24. Apparatus comprising a memory storing processor-readable instructions, and a processor coupled to the memory, operable to execute the instructions, and based at least in part on the execution of the instructions operable to perform operations comprising:
displaying one of the spoken media sources in a media player in a first pane of a first interface and a respective synchronized transcript of the spoken media source in a second pane of the first interface;
creating a highlight for the spoken media source, wherein the creating comprises associating the highlight with a text string excerpt from the respective synchronized transcript and a tag labeled with a respective category descriptor;
repeating the displaying and the creating for one or more of the spoken media sources, wherein each tag is associated with a unique category descriptor and one or more highlights;
displaying the highlights in a first pane of a second interface, wherein displaying the highlights comprises presenting at least portions of the respective text string excerpts of the highlights grouped according to their associated tags, wherein each group is labeled with the category descriptor for the associated tag;
associating selected ones of the highlights with a second pane of the second interface in a sequence, and automatically concatenating clips of the spoken media sources corresponding to and synchronized with the selected highlights according to the sequence; and
displaying the sequence of concatenated clips of the spoken media sources in a media player in a third pane of the second interface synchronized with displaying the text string excerpts in the second pane of the second interface.

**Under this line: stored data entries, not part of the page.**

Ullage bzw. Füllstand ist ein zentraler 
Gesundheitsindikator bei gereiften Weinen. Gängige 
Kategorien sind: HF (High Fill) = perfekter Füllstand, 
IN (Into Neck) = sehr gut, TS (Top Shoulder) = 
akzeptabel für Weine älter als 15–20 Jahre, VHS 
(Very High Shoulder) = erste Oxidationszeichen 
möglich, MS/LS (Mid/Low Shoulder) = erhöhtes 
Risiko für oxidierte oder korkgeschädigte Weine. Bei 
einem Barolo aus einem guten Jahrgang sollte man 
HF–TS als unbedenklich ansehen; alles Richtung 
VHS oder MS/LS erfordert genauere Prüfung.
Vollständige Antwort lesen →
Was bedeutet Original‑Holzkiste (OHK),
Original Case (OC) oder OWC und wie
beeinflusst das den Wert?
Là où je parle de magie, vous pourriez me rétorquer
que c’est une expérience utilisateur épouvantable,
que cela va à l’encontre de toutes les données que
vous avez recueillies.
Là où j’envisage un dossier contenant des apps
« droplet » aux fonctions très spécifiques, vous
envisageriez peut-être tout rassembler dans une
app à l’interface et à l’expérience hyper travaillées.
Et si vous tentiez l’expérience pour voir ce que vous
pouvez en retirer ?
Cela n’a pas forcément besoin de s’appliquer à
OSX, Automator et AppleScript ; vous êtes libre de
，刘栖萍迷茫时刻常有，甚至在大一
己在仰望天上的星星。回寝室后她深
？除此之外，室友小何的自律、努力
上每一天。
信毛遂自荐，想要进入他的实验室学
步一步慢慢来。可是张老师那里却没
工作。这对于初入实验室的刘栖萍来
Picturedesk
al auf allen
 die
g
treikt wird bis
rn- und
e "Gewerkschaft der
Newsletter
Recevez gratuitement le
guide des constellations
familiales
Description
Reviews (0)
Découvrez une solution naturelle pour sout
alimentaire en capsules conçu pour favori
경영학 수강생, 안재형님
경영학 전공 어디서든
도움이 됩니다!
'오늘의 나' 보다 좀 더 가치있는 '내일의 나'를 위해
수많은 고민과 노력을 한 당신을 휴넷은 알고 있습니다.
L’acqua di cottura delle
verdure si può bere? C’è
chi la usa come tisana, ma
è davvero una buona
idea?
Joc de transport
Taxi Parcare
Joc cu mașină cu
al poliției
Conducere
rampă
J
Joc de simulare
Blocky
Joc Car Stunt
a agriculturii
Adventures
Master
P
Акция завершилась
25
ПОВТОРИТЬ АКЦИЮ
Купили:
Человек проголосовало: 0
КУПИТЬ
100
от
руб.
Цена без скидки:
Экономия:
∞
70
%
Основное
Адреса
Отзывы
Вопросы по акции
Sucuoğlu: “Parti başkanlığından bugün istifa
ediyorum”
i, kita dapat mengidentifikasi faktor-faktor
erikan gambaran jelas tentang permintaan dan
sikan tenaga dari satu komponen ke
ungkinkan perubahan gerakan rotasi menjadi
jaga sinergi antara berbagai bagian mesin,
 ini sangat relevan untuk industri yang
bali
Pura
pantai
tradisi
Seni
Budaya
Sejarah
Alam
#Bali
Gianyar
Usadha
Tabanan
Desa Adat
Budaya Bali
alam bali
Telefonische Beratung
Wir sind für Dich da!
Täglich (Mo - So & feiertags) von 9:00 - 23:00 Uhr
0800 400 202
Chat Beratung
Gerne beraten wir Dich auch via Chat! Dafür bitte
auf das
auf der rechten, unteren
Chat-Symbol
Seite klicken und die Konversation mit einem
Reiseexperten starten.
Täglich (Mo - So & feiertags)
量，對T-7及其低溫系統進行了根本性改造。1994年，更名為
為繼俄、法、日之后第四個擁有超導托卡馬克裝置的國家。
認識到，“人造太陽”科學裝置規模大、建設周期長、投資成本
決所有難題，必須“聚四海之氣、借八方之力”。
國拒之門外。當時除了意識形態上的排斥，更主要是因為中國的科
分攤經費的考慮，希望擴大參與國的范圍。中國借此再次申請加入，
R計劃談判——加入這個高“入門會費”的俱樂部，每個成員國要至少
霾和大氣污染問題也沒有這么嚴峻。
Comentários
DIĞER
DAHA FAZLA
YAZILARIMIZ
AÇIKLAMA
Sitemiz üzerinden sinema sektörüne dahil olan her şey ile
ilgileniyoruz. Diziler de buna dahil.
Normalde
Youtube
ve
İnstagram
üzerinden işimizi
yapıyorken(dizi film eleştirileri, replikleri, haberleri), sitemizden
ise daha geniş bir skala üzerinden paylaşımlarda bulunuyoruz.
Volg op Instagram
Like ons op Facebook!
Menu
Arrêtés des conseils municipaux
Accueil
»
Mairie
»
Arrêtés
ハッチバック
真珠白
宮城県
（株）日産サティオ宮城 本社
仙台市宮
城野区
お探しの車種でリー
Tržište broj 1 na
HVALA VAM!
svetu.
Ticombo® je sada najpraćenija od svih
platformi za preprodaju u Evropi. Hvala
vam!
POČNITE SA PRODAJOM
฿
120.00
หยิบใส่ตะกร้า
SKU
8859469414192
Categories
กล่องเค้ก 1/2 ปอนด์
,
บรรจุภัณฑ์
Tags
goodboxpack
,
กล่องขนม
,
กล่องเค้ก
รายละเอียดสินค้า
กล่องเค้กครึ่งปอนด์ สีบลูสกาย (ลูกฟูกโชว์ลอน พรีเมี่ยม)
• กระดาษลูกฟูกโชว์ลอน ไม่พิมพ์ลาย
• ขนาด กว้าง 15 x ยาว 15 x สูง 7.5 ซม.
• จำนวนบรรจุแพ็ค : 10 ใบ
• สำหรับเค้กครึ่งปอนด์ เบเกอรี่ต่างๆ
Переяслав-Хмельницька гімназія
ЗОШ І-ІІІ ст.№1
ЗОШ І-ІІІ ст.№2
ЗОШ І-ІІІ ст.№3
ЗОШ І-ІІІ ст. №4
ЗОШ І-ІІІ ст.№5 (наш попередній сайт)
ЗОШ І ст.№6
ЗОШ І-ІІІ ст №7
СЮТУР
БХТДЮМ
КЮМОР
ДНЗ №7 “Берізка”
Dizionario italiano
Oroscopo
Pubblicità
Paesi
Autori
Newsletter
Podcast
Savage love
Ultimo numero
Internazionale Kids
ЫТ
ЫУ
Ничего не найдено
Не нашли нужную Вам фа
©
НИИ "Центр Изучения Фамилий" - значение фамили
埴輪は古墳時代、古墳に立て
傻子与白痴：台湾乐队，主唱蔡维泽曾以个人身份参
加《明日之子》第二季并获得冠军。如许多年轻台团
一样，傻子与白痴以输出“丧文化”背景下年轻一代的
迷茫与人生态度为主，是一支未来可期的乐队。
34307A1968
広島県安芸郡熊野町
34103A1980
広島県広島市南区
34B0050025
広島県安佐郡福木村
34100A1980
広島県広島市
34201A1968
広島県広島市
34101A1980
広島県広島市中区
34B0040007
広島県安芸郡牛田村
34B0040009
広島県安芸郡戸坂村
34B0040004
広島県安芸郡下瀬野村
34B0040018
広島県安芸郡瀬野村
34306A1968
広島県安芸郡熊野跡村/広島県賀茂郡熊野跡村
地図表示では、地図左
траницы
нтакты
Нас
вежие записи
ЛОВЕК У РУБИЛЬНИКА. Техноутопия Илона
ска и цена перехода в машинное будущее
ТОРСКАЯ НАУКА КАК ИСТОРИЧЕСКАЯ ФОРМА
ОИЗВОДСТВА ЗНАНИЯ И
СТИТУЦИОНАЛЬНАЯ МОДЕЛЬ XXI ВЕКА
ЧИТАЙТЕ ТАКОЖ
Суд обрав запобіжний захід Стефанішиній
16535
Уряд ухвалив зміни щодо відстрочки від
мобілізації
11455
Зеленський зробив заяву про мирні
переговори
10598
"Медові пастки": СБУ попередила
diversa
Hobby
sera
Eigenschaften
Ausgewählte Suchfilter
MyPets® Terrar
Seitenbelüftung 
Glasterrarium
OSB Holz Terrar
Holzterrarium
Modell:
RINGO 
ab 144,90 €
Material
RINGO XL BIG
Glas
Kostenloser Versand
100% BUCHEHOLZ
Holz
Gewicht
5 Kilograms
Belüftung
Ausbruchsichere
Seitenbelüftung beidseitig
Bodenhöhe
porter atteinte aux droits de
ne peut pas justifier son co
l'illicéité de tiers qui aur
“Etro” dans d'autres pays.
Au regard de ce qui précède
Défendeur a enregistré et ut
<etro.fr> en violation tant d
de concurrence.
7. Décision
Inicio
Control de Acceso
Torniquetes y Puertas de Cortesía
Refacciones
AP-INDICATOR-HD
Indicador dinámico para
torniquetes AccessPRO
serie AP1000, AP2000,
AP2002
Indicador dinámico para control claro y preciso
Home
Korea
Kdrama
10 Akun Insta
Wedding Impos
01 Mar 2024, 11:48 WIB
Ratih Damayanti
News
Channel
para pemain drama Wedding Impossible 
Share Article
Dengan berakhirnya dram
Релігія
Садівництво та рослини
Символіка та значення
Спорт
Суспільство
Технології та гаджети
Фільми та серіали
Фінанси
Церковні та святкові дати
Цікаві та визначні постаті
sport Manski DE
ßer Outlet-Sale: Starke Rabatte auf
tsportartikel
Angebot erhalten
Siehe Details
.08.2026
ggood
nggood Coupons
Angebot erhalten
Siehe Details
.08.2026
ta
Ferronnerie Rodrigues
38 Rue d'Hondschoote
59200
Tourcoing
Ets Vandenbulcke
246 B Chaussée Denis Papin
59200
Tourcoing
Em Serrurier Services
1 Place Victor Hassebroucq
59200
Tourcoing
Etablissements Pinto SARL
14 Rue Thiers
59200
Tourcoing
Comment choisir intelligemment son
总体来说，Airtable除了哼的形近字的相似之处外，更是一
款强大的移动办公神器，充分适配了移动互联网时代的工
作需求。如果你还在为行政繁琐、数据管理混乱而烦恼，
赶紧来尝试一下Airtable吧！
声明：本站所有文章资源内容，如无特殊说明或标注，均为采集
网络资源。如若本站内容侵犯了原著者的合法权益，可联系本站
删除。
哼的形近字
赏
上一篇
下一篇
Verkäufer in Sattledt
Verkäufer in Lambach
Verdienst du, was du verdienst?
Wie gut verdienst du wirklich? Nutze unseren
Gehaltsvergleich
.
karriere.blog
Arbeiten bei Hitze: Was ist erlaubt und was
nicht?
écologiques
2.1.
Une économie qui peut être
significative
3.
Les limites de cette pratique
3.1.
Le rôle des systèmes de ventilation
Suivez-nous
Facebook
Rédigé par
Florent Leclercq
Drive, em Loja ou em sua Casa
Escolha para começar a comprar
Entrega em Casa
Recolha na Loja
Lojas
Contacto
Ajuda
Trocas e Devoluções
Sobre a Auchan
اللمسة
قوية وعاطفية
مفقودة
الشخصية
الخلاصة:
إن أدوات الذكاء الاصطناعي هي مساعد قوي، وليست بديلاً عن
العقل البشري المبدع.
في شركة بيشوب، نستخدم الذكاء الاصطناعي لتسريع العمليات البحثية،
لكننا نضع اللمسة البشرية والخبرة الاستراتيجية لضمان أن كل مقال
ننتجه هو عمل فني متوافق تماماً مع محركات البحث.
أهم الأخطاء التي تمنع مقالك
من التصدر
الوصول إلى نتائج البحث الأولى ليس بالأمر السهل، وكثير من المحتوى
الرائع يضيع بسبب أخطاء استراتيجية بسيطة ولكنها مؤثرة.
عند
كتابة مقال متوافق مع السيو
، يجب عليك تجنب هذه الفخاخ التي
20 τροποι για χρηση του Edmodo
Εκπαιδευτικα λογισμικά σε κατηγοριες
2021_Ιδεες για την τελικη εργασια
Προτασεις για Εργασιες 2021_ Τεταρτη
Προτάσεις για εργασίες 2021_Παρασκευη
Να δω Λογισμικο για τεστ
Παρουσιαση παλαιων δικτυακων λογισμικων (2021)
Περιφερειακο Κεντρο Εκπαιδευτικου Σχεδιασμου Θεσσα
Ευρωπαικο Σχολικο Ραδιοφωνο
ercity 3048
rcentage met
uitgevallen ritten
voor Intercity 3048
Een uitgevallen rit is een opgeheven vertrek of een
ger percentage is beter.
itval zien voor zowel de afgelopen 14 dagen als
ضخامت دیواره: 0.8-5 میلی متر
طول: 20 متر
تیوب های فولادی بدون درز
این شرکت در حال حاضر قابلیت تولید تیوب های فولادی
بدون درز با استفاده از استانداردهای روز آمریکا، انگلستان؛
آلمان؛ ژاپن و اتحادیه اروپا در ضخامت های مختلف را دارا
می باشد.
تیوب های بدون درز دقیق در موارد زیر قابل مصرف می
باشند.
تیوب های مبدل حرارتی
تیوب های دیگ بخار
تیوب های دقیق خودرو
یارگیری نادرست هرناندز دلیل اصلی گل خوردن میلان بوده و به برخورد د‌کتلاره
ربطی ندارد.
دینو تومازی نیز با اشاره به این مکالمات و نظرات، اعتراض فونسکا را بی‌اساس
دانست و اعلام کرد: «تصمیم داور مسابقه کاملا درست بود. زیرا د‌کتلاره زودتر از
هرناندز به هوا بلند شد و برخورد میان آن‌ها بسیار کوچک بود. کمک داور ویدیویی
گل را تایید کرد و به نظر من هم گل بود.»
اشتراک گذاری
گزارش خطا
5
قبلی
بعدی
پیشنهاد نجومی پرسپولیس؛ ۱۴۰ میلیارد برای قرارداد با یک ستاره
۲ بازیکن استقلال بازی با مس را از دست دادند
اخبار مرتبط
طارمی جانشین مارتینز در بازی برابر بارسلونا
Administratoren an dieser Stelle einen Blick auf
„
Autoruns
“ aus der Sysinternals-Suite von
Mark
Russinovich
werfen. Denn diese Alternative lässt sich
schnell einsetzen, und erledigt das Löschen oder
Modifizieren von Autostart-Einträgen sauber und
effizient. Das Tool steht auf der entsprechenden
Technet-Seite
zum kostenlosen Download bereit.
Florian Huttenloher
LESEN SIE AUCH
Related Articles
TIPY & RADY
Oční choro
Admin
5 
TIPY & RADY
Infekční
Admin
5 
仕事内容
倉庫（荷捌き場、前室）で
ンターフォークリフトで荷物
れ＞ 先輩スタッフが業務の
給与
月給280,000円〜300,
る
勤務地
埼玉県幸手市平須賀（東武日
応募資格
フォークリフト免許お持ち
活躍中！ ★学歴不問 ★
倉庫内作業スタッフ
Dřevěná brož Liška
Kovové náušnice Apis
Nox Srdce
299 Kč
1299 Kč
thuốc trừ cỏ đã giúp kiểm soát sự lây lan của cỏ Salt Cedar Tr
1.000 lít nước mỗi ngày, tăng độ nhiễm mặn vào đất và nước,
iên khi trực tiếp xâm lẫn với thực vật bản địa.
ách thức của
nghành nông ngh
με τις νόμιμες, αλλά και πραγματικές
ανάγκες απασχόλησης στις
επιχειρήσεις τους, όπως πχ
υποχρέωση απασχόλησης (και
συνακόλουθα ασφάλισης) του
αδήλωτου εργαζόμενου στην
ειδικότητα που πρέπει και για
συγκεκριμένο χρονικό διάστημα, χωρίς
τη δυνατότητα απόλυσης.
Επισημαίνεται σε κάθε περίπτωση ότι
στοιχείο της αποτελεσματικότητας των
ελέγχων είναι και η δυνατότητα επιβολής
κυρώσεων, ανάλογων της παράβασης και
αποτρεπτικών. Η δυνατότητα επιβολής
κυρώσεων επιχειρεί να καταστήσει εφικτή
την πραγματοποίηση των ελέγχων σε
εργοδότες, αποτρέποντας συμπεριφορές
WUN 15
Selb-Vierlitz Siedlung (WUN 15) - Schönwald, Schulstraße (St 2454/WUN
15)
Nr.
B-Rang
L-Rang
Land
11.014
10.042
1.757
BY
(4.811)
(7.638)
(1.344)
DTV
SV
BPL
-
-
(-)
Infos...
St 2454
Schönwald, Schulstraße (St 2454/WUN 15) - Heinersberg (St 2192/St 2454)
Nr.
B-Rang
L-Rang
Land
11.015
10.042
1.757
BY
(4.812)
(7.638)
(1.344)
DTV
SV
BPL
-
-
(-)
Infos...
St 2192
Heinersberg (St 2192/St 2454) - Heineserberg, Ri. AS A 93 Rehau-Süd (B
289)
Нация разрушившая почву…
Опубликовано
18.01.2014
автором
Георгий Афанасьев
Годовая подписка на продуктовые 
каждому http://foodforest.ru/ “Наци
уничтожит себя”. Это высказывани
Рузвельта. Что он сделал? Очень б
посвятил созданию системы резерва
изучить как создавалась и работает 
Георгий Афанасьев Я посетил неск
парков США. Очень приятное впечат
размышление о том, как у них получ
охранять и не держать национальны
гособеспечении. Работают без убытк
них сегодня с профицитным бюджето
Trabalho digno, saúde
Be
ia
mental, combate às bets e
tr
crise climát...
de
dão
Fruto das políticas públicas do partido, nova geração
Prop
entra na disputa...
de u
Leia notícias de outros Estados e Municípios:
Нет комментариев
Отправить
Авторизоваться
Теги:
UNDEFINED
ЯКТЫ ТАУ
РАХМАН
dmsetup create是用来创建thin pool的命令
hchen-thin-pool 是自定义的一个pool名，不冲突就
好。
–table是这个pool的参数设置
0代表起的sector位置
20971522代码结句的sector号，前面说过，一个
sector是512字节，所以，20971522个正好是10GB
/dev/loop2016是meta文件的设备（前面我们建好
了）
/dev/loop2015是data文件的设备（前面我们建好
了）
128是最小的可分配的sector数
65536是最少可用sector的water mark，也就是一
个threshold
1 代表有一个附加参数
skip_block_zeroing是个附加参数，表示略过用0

25. A computer-readable data storage apparatus comprising a memory component storing executable instructions that are operable to be executed by a computer, wherein the memory component comprises:
executable instructions to display one of the spoken media sources in a media player in a first pane of a first interface and a respective synchronized transcript of the spoken media source in a second pane of the first interface;
executable instructions to create a highlight for the spoken media source, wherein the creating comprises associating the highlight with a text string excerpt from the respective synchronized transcript and a tag labeled with a respective category descriptor;
executable instructions to repeat the displaying and the creating for one or more of the spoken media sources, wherein each tag is associated with a unique category descriptor and one or more highlights;
executable instructions to display the highlights in a first pane of a second interface, wherein displaying the highlights comprises presenting at least portions of the respective text string excerpts of the highlights grouped according to their associated tags, wherein each group is labeled with the category descriptor for the associated tag;
executable instructions to associate selected ones of the highlights with a second pane of the second interface in a sequence, and automatically concatenating clips of the spoken media sources corresponding to and synchronized with the selected highlights according to the sequence; and
executable instructions to display the sequence of concatenated clips of the spoken media sources in a media player in a third pane of the second interface synchronized with displaying the text string excerpts in the second pane of the second interface.